Ермолин пишет сжато, он «молчаливый» писатель. Он говорит мало, ибо говорит только тогда, когда ему есть что сказать. А это свойство – особенно сейчас – одно из ценнейших писательских свойств.
Такова художественная сторона рассказов Ермолина. Не меньшую ценность представляют они как бытовые очерки, живо и просто рисующие жизнь и условия труда наших моряков в далеком «невозвратном» прошлом.
У нас есть писатели, пишущие о море, но у нас почти нет писателей-моряков.
Старый морской флот – это был своеобразный, обособленный мирок, мало известный рядовому читателю и зачастую мало понятный даже «морскому» сухопутному писателю. А история этого мирка – история тяжелой жизни моряков в условиях безграничного произвола, слепой бессмысленной дисциплины – представляет много поучительного.
И потому так ценно, что эту историю рассказывает нам настоящий моряк, прошедший через долголетнюю флотскую муштру и сроднившийся с морем и его бытом.
«Морские рассказы» Ермолина повествуют о моряках старого, дореволюционного торгового флота, которые, затаив в душе глухой гнев, должны были подчиняться самодурам из Ро-пита, кулакам-судовладельцам, всем этим Крапотницким и Нобелям, этой жадной и грубой своре, требовавшей денег и лести.
Будем ждать, что Ермолин вскоре даст нам столь же «неожиданные» рассказы из жизни советских моряков, из жизни, пропитанной трудом, независимостью, огнем революции.
Жизнь на клеенке (Нико Пиросманишвили)
Статья впервые опубликована в «органе Федерации пространственных искусств» – «Бригада художников», 1931, № 1. Перепечатана в подборке «Из разных лет» («Новый мир», 1970, № 4).
В 1923 году во многих, преимущественно старых тифлисских домах не было электричества. ЗАГЭС еще не начинали строить. По вечерам улицы были полны темноты, шума листьев и желтых полос керосинового света, падавшего через открытые окна. Город казался старинной декорацией к героической опере, декорацией, чьи изъяны и прорехи заливала черная краска, присущая южным ночам.

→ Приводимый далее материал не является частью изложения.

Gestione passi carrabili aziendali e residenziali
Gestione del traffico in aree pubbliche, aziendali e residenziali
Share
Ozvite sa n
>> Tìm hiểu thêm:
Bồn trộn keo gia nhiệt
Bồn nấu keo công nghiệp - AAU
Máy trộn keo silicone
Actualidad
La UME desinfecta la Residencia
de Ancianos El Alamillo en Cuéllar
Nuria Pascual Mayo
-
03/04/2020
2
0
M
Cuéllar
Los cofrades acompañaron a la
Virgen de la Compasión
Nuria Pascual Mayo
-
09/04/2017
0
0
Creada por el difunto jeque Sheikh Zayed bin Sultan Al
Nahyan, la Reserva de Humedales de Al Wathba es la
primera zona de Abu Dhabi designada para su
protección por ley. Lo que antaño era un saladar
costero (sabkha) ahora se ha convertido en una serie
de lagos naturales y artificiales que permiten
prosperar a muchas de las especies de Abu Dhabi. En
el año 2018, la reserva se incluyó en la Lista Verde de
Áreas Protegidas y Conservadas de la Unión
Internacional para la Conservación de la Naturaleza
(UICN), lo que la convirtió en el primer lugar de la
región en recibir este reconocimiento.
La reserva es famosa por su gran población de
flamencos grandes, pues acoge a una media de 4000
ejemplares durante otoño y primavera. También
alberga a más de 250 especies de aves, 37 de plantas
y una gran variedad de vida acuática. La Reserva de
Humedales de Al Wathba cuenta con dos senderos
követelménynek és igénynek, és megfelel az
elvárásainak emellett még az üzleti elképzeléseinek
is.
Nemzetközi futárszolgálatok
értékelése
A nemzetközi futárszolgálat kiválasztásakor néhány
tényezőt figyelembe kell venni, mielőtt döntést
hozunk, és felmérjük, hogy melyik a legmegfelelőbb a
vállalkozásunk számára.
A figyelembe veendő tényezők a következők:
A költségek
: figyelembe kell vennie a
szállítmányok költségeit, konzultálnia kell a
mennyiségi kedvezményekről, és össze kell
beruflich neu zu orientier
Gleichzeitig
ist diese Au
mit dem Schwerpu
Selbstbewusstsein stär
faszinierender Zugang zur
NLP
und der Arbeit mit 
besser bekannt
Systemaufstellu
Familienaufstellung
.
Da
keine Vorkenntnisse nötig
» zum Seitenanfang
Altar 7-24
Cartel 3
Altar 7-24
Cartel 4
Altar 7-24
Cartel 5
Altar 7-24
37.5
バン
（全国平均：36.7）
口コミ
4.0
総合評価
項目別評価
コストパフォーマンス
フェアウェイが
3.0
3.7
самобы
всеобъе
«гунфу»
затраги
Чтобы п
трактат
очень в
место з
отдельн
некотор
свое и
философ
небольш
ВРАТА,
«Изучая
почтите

Я впервые увидел картины Пиросманишвили при свете высоко поднятой керосиновой лампы. Резкая тень от абажура разрезала комнату на две части – светлую и темную. И та и другая были полны картин, поразительных и ошеломляющих с первого взгляда. В комнатах было очень тихо, глухо тикали стенные часы, и над горой Давида поднималась мутная луна. Она была похожа на громадный, догорающий после праздника фонарь, – она висела в пыли, как бы поднятой тысячными толпами, собравшимися на народные увеселения. Свет лампы упал на одну из картин Пиросманишвили. Высокий жираф смотрел в упор дикими и влажными глазами. Он осторожно и медленно сгибал шею и прислушивался. Тревога была ясно выражена в каждом мускуле зверя, в каждой линии картины, в самом ее колорите. Вся квартира – передняя, все комнаты, коридоры и деревянная высокая терраса были завешаны клеенками Пиросманишвили.